Copy out the data in full and exactly, passing over the pictures.

RECORDS SHOWN ▸
········
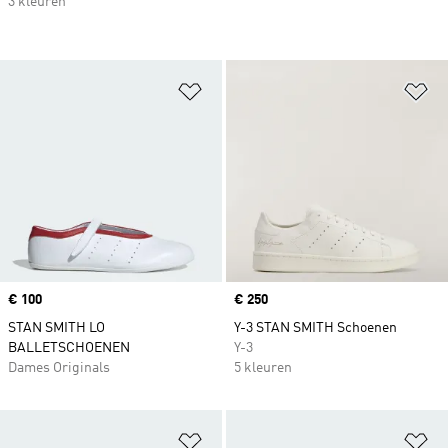
3 kleuren
Op verlanglijst zetten
Op
Price
€ 100
Price
€ 250
STAN SMITH LO
Y-3 STAN SMITH Schoenen
BALLETSCHOENEN
Y-3
Dames Originals
5 kleuren
Op verlanglijst zetten
Op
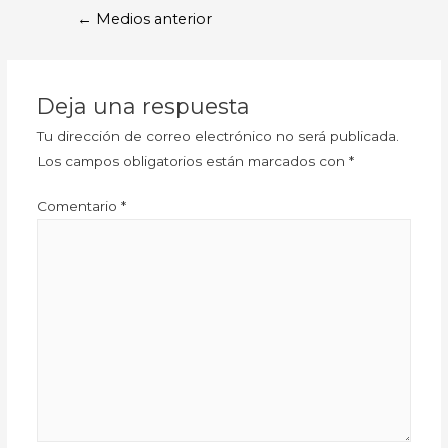
←
Medios anterior
Deja una respuesta
Tu dirección de correo electrónico no será publicada.
Los campos obligatorios están marcados con
*
Comentario
*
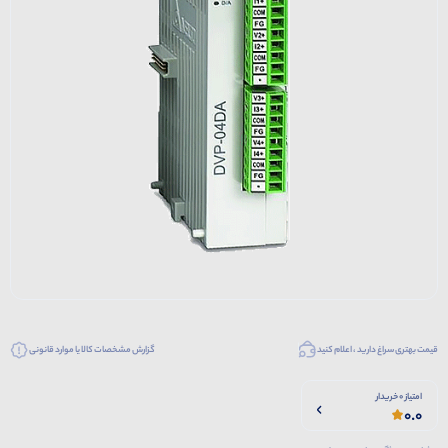
قیمت بهتری سراغ دارید ، اعلام کنید
گزارش مشخصات کالا یا موارد قانونی
امتیاز 0 خریدار
0.0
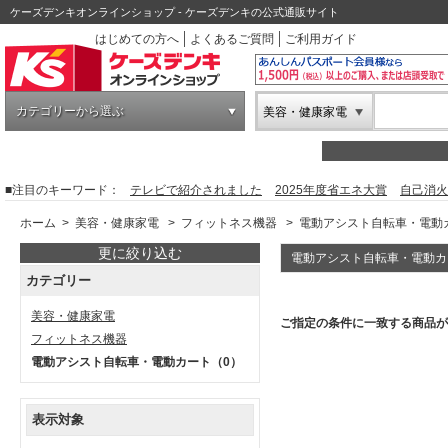
ケーズデンキオンラインショップ - ケーズデンキの公式通販サイト
はじめての方へ
よくあるご質問
ご利用ガイド
カテゴリーから選ぶ
美容・健康家電
■注目のキーワード：
テレビで紹介されました
2025年度省エネ大賞
自己消火
ホーム
>
美容・健康家電
>
フィットネス機器
>
電動アシスト自転車・電動
更に絞り込む
電動アシスト自転車・電動カ
カテゴリー
美容・健康家電
ご指定の条件に一致する商品が
フィットネス機器
電動アシスト自転車・電動カート
（0）
表示対象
········
SOLUTION FOR THIS TASK ▸
3 kleuren
Op verlanglijst zetten
Op
Price
€ 100
Price
€ 250
STAN SMITH LO
Y-3 STAN SMITH Schoenen
BALLETSCHOENEN
Y-3
Dames Originals
5 kleuren
Op verlanglijst zetten
Op
←
Medios anterior
Deja una respuesta
Tu dirección de correo electrónico no será publicada.
Los campos obligatorios están marcados con
*
Comentario
*
قیمت بهتری سراغ دارید ، اعلام کنید
گزارش مشخصات کالا یا موارد قانونی
امتیاز 0 خریدار
0.0
ケーズデンキオンラインショップ - ケーズデンキの公式通販サイト
はじめての方へ
よくあるご質問
ご利用ガイド
カテゴリーから選ぶ
美容・健康家電
■注目のキーワード：
テレビで紹介されました
2025年度省エネ大賞
自己消火
ホーム
>
美容・健康家電
>
フィットネス機器
>
電動アシスト自転車・電動
更に絞り込む
電動アシスト自転車・電動カ
カテゴリー
美容・健康家電
ご指定の条件に一致する商品が
フィットネス機器
電動アシスト自転車・電動カート
（0）
表示対象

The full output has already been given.